Anyone is welcome to use and modify this code as long as I am given credit. Thank you for
respecting the open source movement!
**************************************************************************************************
*************************************************************************************************/
#include <Servo.h>
Servo myservo;
// ** OLD const int Lin = 10, Rin = 12, Lout = 11, Rout = 13, serv = 9; //setting sensor pins and servo pin
// Define variables, pins
// establish variables for duration
// and the distance result in inches
// Define pins of sensors and actuors
#define trigPin1 8 //(old SR04)
#define echoPin1 7 //(old SR04)
#define led1 2 //Led
#define alarm 6 //Piezo
#define Lin 12 // new SR04 Left Echo
#define Rin 10 // new SR04 Right Echo
#define Lout 13 // new SR04 Left Trigger
#define Rout 11 // new SR04 Right Trigger
#define serv 9 // Servo
//Variables definition
long Rduration, Lduration, Rinches, Linches; //Use for SR04 new
long duration, distance, UltraSensor; //Use for SR04 old
int threshold = 15 ; //Sensor threshold in inches
int angle = 0; //Initial angle
int toneVal; //For alarm
float sinVal; //For alarm
boolean debug = true; //Serial communication for debuging. Set to true for serial communication.
void setup() {
// initialize serial communication:
if (debug)
{
Serial.begin(9600);
}
myservo.attach(9); //attach servo to pin 9
pinMode(trigPin1, OUTPUT);
pinMode(echoPin1, INPUT);
pinMode(led1, OUTPUT);
pinMode(alarm, OUTPUT);
}
void loop()
{
//Most of the sensor code has been taken from David Mellis's PING sensor code
//I modified it for a 4 pin sensor as oppsed to the 3 pin sensor
// Give a short LOW pulse beforehand to ensure a clean HIGH pulse:
pinMode(Rout, OUTPUT);
digitalWrite(Rout, LOW);
delayMicroseconds(2);
digitalWrite(Rout, HIGH);
delayMicroseconds(5);
digitalWrite(Rout, LOW);
Rduration = pulseIn(Rin, HIGH);
pinMode(Lout, OUTPUT);
digitalWrite(Lout, LOW);
delayMicroseconds(2);
digitalWrite(Lout, HIGH);
delayMicroseconds(5);
digitalWrite(Lout, LOW);
Lduration = pulseIn(Lin, HIGH);
// convert the time into a distance
Rinches = microsecondsToInches(Rduration);
Linches = microsecondsToInches(Lduration);
if (Rinches < 3 || Linches < 3)
{ digitalWrite(led1, HIGH);
for (int x = 0; x < 180; x++)
{
// convert degrees to radians then obtain sin value
sinVal = (sin(x * (3.1412 / 180)));
// generate a frequency from the sin value
toneVal = 2000 + (int(sinVal * 1000));
tone(alarm, toneVal);
}
delay(100);
}
else
{ digitalWrite(led1, LOW);
noTone(alarm);
}
if (debug)
{
Serial.print("Left: ");
Serial.print(Linches);
Serial.println(" in");
Serial.print("Right: ");
Serial.print(Rinches);
Serial.println(" in");
}
follow();
}
long microsecondsToInches(long microseconds)
{
// According to Parallax's datasheet for the PING))), there are
// 73.746 microseconds per inch (i.e. sound travels at 1130 feet per
// second). This gives the distance travelled by the ping, outbound
// and return, so we divide by 2 to get the distance of the obstacle.

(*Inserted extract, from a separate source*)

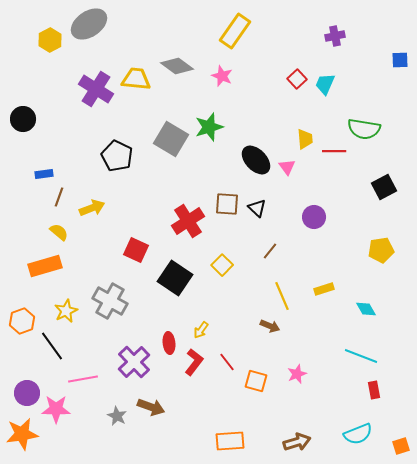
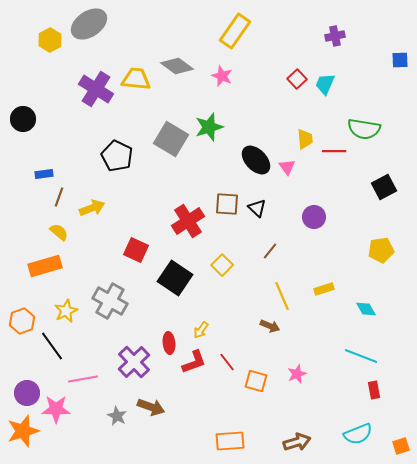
red L-shape at (194, 362): rotated 32 degrees clockwise
orange star at (22, 434): moved 1 px right, 3 px up; rotated 8 degrees counterclockwise
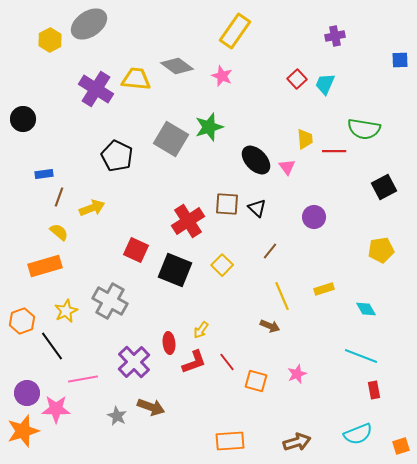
black square at (175, 278): moved 8 px up; rotated 12 degrees counterclockwise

// See: http://www.parallax.com/dl/docs/prod/acc/28015-PING-v1.3.pdf
return microseconds / 74 / 2;
}
void follow()
{
if (Linches <= threshold || Rinches <= threshold)
{
if (Linches + 2 < Rinches)
{
angle = angle - 2;
}
if (Rinches + 2 < Linches)
{
angle = angle + 2;
}
}
if (angle > 160)
{
angle = 160;
}
if (angle < 0)
{
angle = 0;
}
myservo.write(angle);
}
I use this video for showing how the code works. Inside the box is my fabkit.